In The Blind Season, the second book in the series, the characters deal with another important thread—whether to have children by adoption, artificial insemination, some sort of surrogate relationship, or by raising the children they might have had through a previous heterosexual marriage. Again, as in Common Sons, I set the characters in a time and place distant from today, because I wanted them to have to come to terms with the issues of gay parenting themselves. Although it is probably less likely in the early 1970s that gay people dealt with gay parenting, I do not doubt that it occurred. The Blind Season also deals with other issues of family life that gay men and women must deal with on a daily basis.
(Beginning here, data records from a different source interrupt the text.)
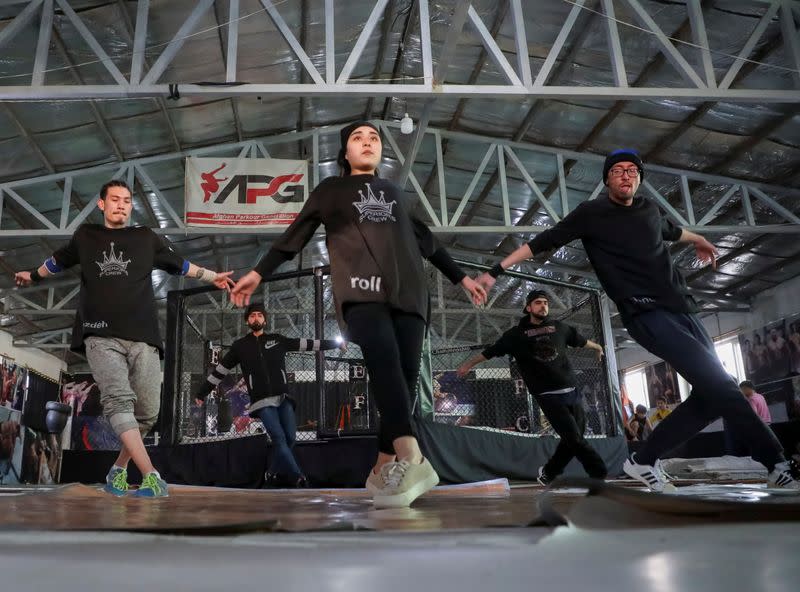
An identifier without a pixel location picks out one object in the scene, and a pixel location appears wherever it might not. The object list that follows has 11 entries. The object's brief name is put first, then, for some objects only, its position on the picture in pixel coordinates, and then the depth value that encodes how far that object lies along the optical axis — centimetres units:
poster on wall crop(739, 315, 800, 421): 1177
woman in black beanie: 187
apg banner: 799
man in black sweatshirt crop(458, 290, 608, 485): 398
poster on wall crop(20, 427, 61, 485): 1404
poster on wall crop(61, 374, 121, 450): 1666
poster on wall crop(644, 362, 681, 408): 1638
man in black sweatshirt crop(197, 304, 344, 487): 463
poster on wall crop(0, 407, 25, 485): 1279
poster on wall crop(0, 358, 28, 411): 1369
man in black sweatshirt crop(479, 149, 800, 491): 241
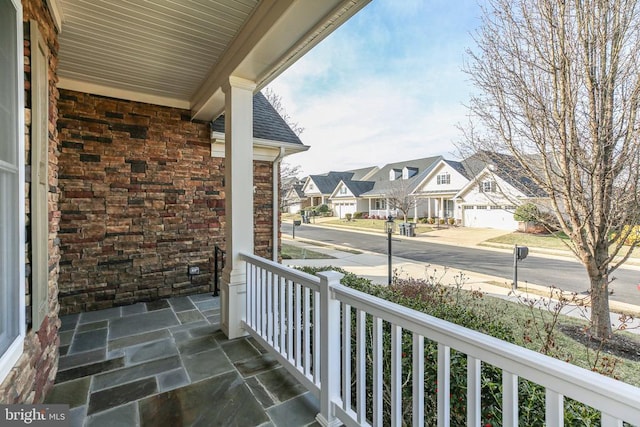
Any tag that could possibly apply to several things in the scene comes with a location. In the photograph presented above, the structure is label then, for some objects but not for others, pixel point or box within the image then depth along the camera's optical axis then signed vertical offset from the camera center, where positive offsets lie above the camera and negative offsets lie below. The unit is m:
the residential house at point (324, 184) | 33.66 +2.66
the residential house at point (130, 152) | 1.57 +0.60
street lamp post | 6.37 -0.45
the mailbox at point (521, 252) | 4.73 -0.73
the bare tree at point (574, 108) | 2.85 +1.08
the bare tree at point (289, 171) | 13.09 +1.60
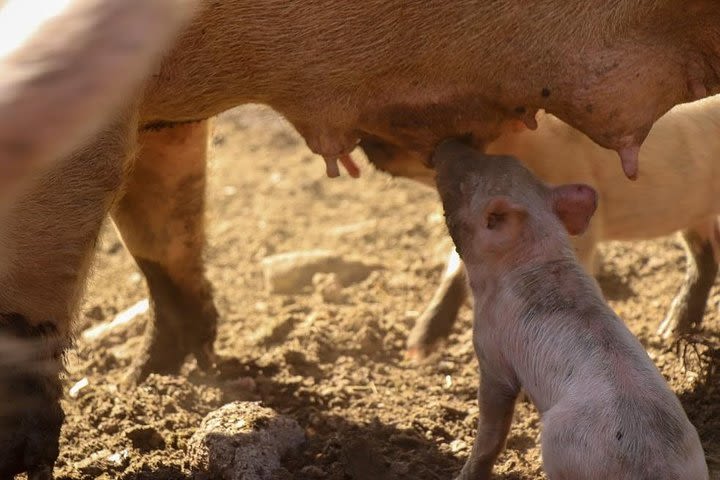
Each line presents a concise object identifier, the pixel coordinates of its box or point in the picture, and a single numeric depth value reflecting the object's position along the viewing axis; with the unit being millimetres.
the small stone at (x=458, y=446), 3293
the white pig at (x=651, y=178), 3809
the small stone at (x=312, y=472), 3090
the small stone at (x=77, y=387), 3844
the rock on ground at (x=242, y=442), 3021
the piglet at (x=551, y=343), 2422
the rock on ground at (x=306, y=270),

And that is how much to involve their families in the raising of their children with their aunts and uncles, grandparents, and cousins.

Another common thread that the vast majority of gay men and women experience is the way in which the religion they grew up in relates to them, or the way they relate to their religion. In the coming-out process, gay people either struggle with their religion, trying to find a way to retain it in their lives, or struggle with a way to reject it as being too alien or repressive. So in Common Sons, The Blind Season, and The Salvation Mongers (the third book in the series), I introduced characters who would explore this common thread. Before Stonewall, before Anita Bryant and her "Save Our Children" campaign—and even before the Metropolitan Community Church movement—gay people had very uneasy alliances with their religious upbringing.